There’s little evidence, if any, to suggest that more police actually correlates to fewer crimes—and more aggressive policing, like so-called “broken windows” policing and New York’s stop-and-frisk policy, seems to only increase arrests for extremely minor offenses while stoking violent interactions between police and minorities. Yet the hard numbers show that public officials have favored police department funding over public health and other concerns.

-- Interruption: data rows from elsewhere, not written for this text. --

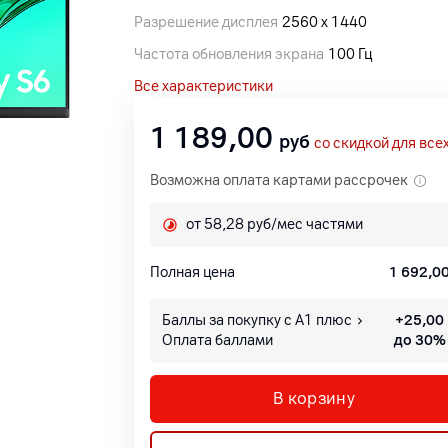
Разрешение дисплея
2560 x 1440
Частота обновления экрана
100 Гц
Все характеристики
1 189,00
руб
со скидкой для все
Возможна оплата картами рассрочек
от 58,28 руб/мес частями
Полная цена
1 692,0
Баллы за покупку с А1 плюс
+
25,00
Оплата баллами
до 30%
В корзину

Los Angeles is a prime example: Mayor Eric Garcetti’s 2020-2021 city budget gives police $3.14 billion out of the city’s $10.5 billion. That’s the single biggest line item, dwarfing, say, emergency management ($6 million) and economic development ($30 million). Garcetti is also planning to raise the LAPD’s budget by 7 percent—to support bonuses for officers who have a college degree—while he’s also trying to institute pay cuts for more than 24,000 civilian city workers (to cope with budgetary fallout from the coronavirus outbreak).
In New York, which has the largest budget for any police department in the country, Mayor Bill de Blasio has called to reduce the NYPD’s budget by $23.8 million—a step in the right direction, but only 0.4 percent of the department’s $5 billion budget. As Brooklyn College sociology professor Alex Vitale writes in the New York Post, “New York City spends more on policing than it does on the Departments of Health, Homeless Services, Housing Preservation and Development, and Youth and Community Development combined.”

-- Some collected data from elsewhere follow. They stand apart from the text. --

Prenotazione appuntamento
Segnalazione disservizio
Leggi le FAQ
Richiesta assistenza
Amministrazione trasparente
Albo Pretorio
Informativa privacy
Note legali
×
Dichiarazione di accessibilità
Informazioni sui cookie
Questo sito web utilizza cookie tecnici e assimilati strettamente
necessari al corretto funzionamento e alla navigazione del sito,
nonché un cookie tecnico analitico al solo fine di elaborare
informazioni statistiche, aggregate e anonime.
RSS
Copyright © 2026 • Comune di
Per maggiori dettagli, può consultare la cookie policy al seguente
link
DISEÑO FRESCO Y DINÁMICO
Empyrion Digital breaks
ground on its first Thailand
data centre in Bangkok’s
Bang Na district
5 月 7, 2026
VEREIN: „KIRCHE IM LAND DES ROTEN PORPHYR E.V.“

In other major metro areas, the trend continues: Oakland PD receives nearly half of the city’s discretionary spending( $264 million out of $592 million), dwarfing every other expenditure, including human services, parks and recreation, and transportation combined. A whopping 39 percent of Chicago’s 2017 budget went to police, and still the department got even more money, peaking in 2020 with a 7 percent increase to nearly $1.8 billion. Mayor Lori Lightfoot told reporters that no matter how dire the city’s budget shortfall gets as a result of coronavirus, she is “not ever gonna cut back on public safety.”
In Minneapolis, the city council and Democratic mayor Jacob Frey passed a $1.6 billion budget for 2020, bumping up the Minneapolis Police Department’s funding by $10 million (to $193 million) in order to add an extra class of recruits. But according to the local ABC affiliate, programs and agencies that could actually prevent crime get a relative pittance: $31 million for affordable housing, $250,000 for community organizations working with at-risk youth, and just over $400,000 for the Office of Crime Prevention.
Local police departments are also awash in cash and resources from the federal government, which keeps outfitting them in military gear. Between 1990 and 2017, the Defense Department provided $5.4 billion in military equipment to police departments across the country, including night-vision googles, bomb-diffusing robots, and 18-ton “mine-resistant, ambush-protected” vehicles previously deployed in Afghanistan and Iraq.